Robertson, connu pour être un défenseur des libertés fondamentales, ne suggère pas toutefois la mise en place d’un arsenal répressif pour lutter contre les turpitudes de la presse locale. Qu’il considère – Nandanee Soornack appréciera – « happily free of the disgraceful behaviour of the British tabloid press which led to the Leveson Inquiry »… Le juriste propose donc d’empêcher les dérives ou de les sanctionner, le cas échéant, à travers un cadre déontologique, juridique et institutionnel adapté aux pratiques journalistiques et démocratiques actuelles.

 

Sur papier, les propositions de Robertson sont diamétralement opposées à la posture du pouvoir envers la presse.
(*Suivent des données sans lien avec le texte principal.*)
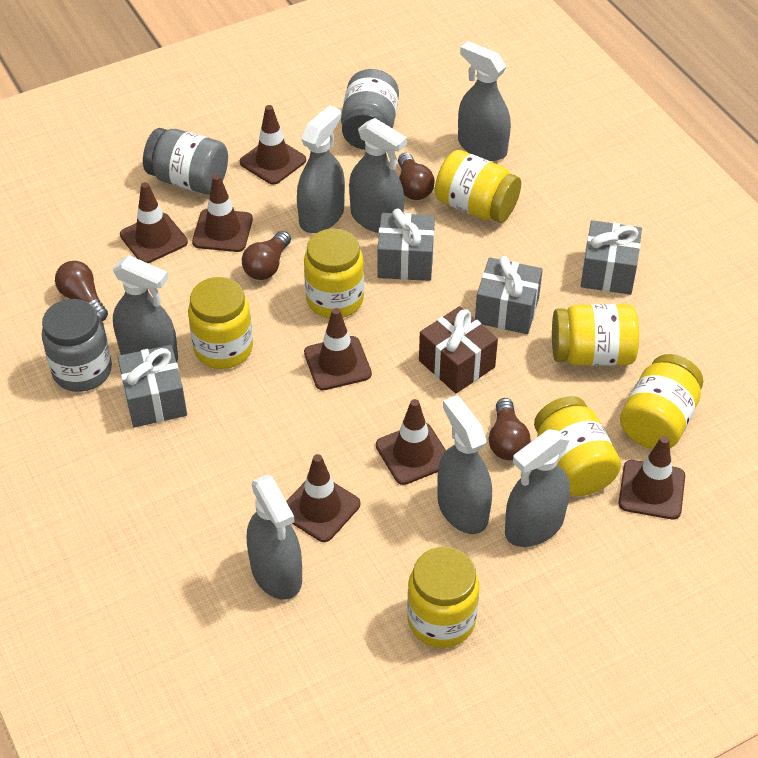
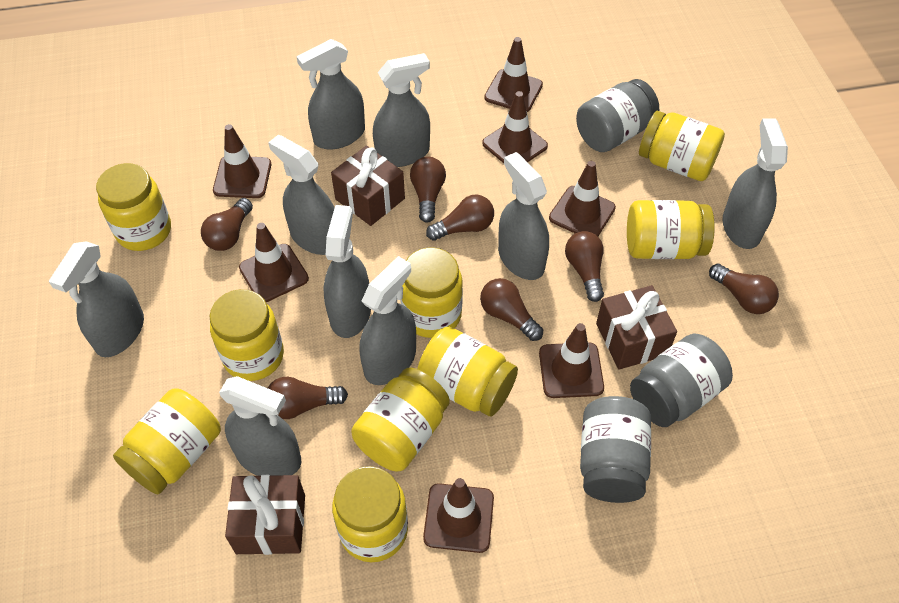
brown gift: 1 -> 3
brown light bulb: 4 -> 7
grey gift: 4 -> 0
grey spray bottle: 7 -> 9
yellow jar: 7 -> 9

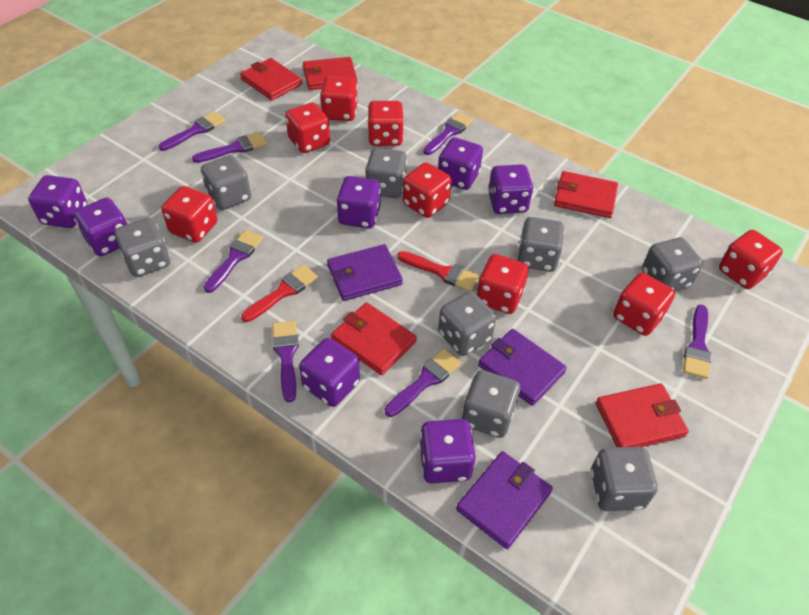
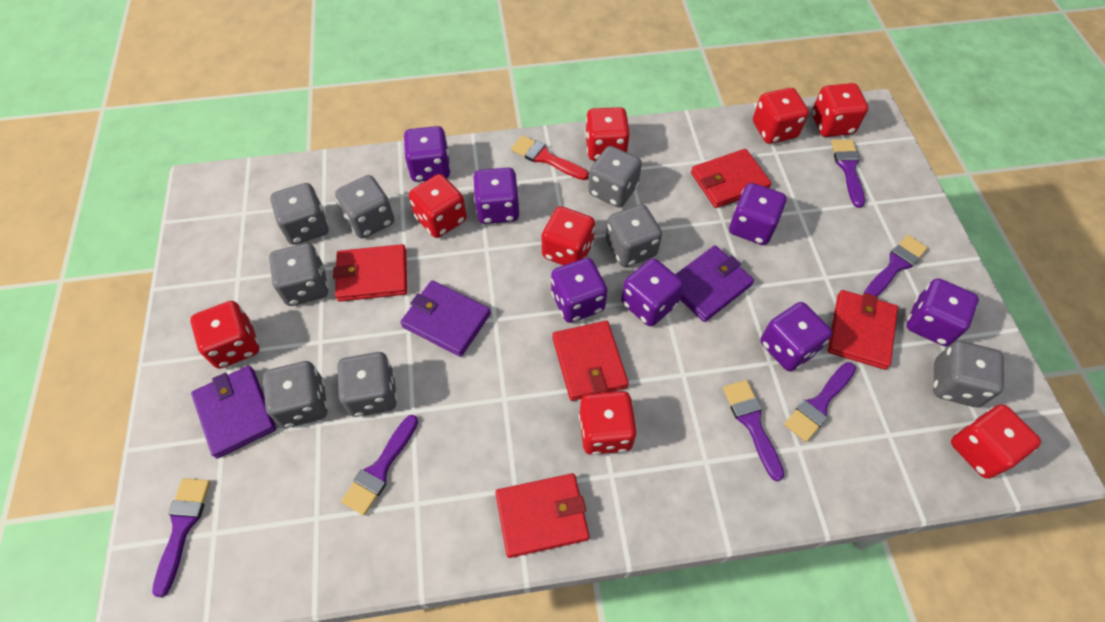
purple brush: 7 -> 6
red brush: 2 -> 1

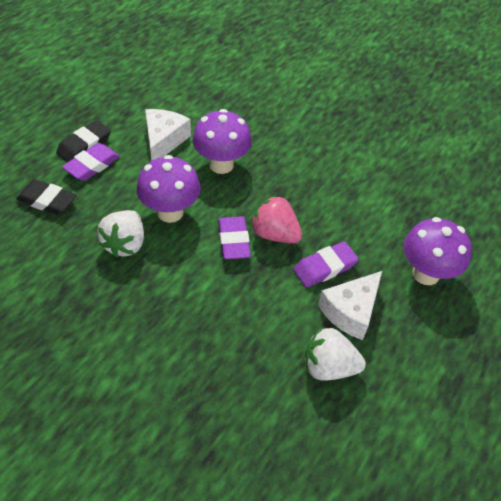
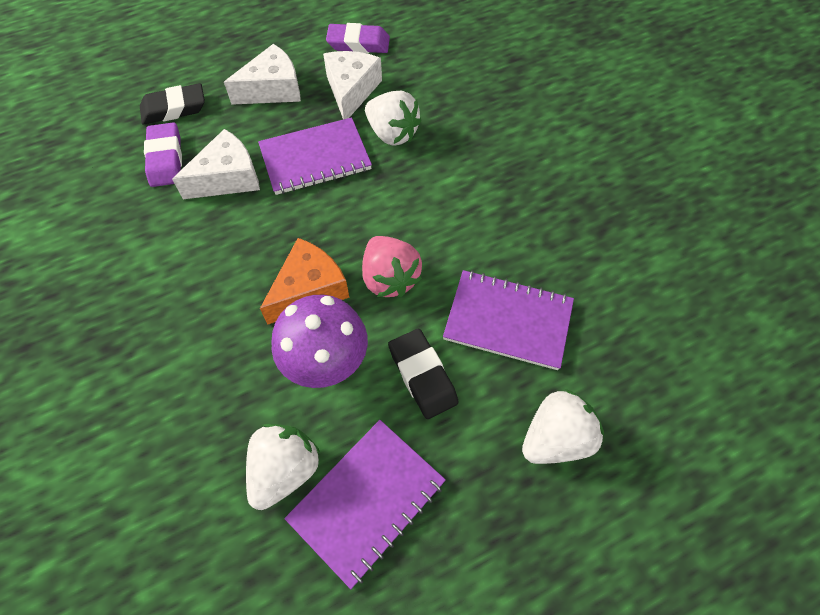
orange cheese: 0 -> 1
purple eraser: 3 -> 2
purple mushroom: 3 -> 1
purple notebook: 0 -> 3
white cheese: 2 -> 3
white strawberry: 2 -> 3

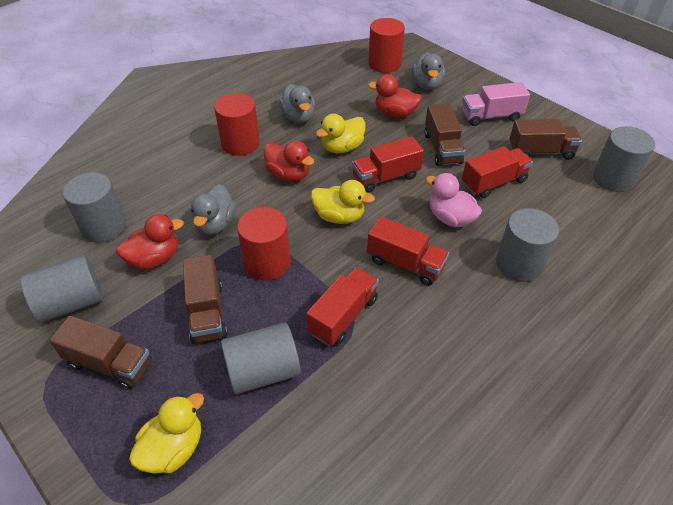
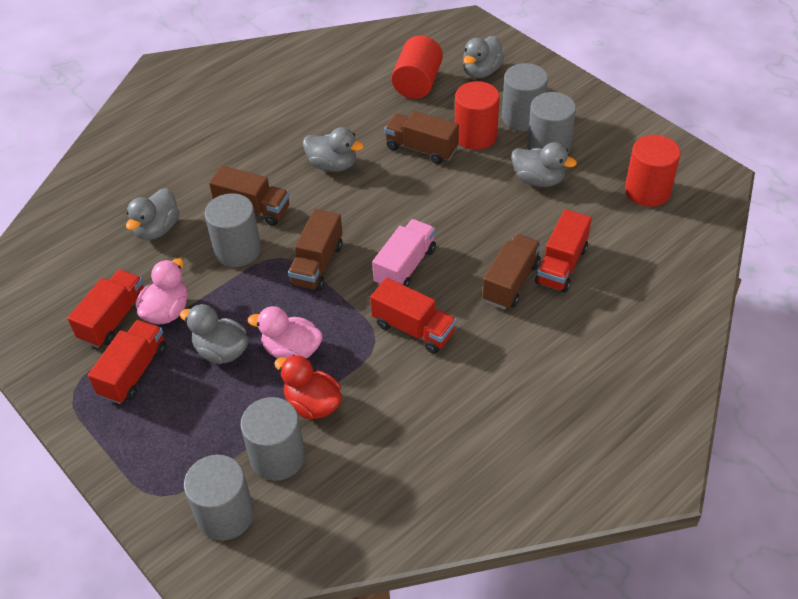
grey duck: 3 -> 5
pink duck: 1 -> 2
red duck: 3 -> 1
yellow duck: 3 -> 0

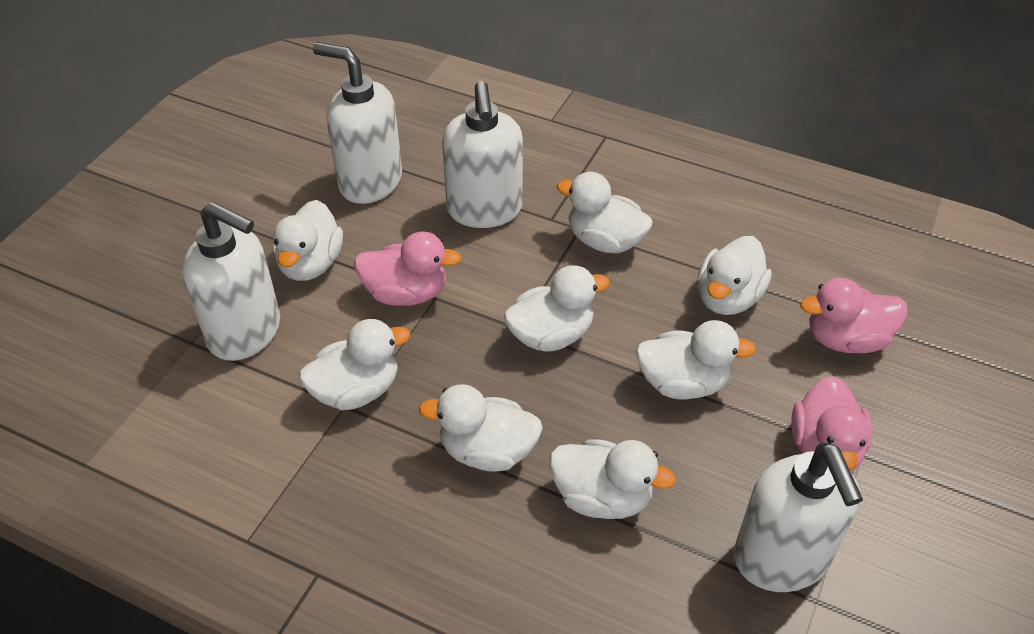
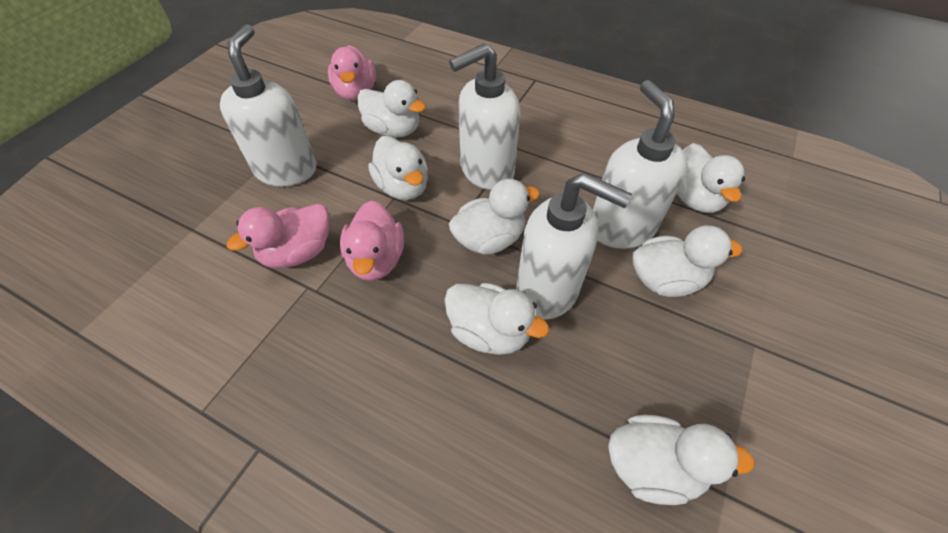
white duck: 8 -> 7

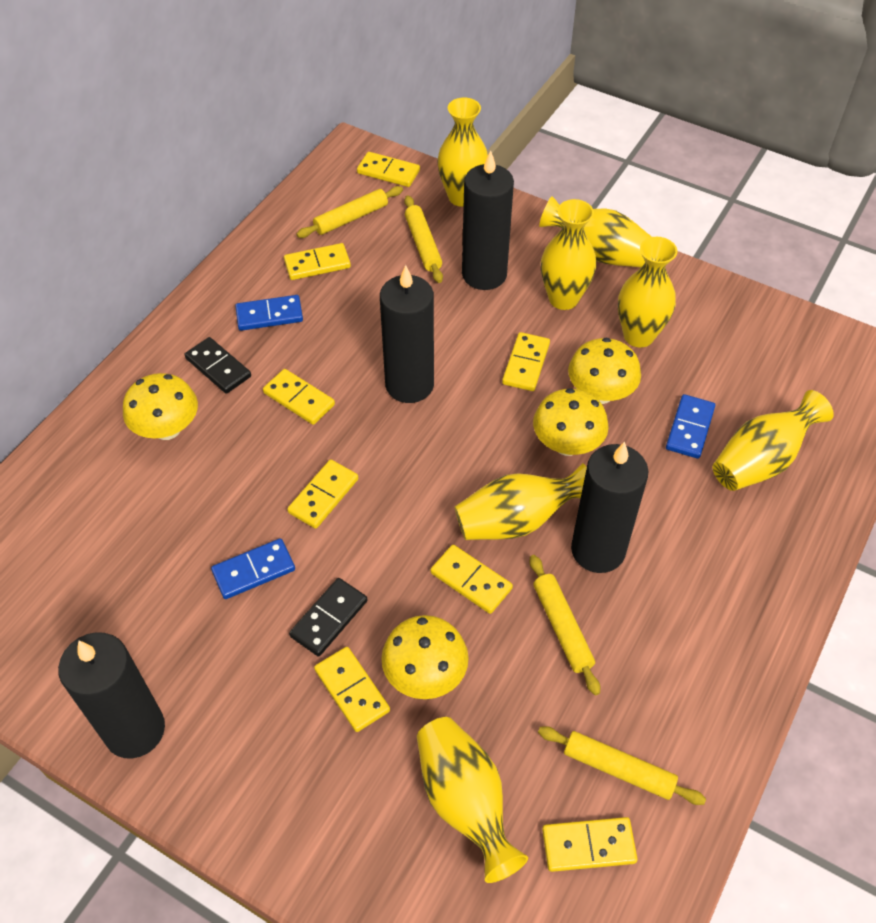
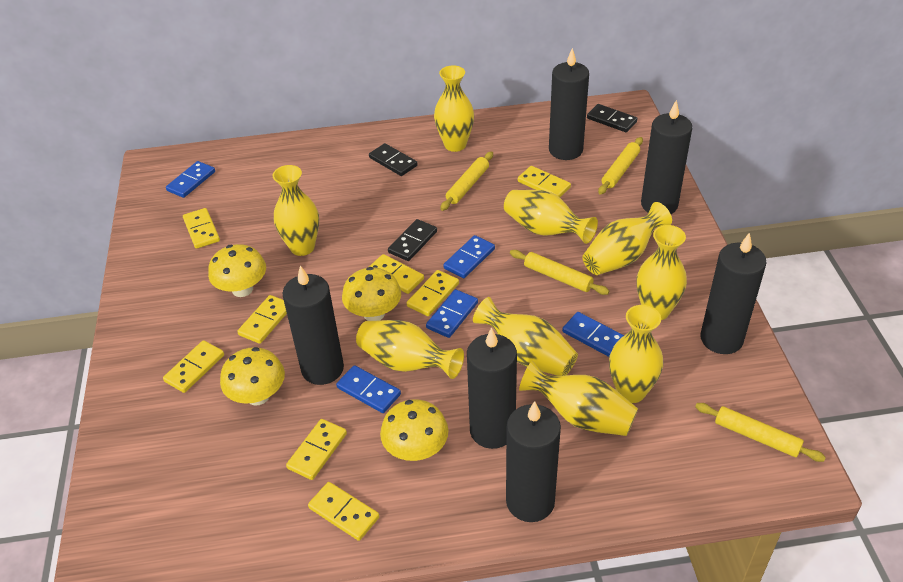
black candle: 4 -> 6
black domino: 2 -> 3
blue domino: 3 -> 5
yellow vase: 7 -> 9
Ramgoolam insulte les journalistes et menace la presse d’un durcissement des lois. Robertson propose d’aligner Maurice sur la pratique des grandes démocraties en dépénalisant le droit de la presse. Tout en plaçant un fort accent sur la déontologie et la formation pour prévenir ou corriger ses dérives. 

 

A priori, ce divorce philosophique devrait nous amener à déclarer l’essentiel des propositions de Robertson probablement voué à l’échec face à un Premier ministre qui considère la presse comme son meilleur ennemi. Mais au-delà du jeu politicien, se pourrait-il que Ramgoolam souhaite en son for intérieur moderniser le droit de la presse ?

 

A son crédit, on peut penser que le Premier ministre fait parfois des crises de « progressisme ». Depuis plus de cinq ans, il s’est ainsi prononcé de manière régulière sur la nécessité de toiletter notre Constitution afin, notamment, d’y enlever toute classification ethnique des citoyens. De même, Ramgoolam passera à la postérité comme le Premier ministre qui – malgré les réticences dans ses propres rangs – aura fait voter, en juin dernier, une loi autorisant l’interruption volontaire de grossesse dans certains cas. C’est dire que Ramgoolam sait par moments défendre ses convictions envers et contre tous.

 

Mais que fera-t-il au sujet du Rapport Robertson ? Ramgoolam nourrit, en effet, une rancune tenace envers certains titres de presse et leurs responsables. Un sentiment que partage un grand nombre de proches du Premier ministre – ce qui contribue à attiser la hargne de ce dernier. L’homme craint également la capacité de la presse de creuser et de révéler ce qui doit rester caché. Cela explique pourquoi une Freedom of Information Act ne figure pas parmi les priorités du discours programme 2012-2015. Mais aussi pourquoi – de l’aveu de Robertson – l’une des contributions les plus directes de Ramgoolam à son rapport a été effectuée à travers l’humour. Quand le Premier ministre a souligné le coût politique élevé que son homologue britannique Tony Blair a payé à l’issue du vote d’une Freedom of Information Act. Ramgoolam l’a redit hier encore.

 

Si Robertson a brillamment effectué la première partie de sa mission, le Premier ministre doit encore définir la sienne. Se laissera-t-il mouvoir par sa rancoeur et sa peur des dégâts politiques auxquels une liberté de la presse accrue peut conduire. Et ainsi réagir par une reculade ? D’aucuns le qualifieront alors d’inconstant, d’hypocrite ou de versatile. Nous ne choisirons aucun de ces adjectifs dégradants. Si Ramgoolam renie Robertson, nous nous contenterons alors d’un qualificatif plus descriptif : semi-progressiste.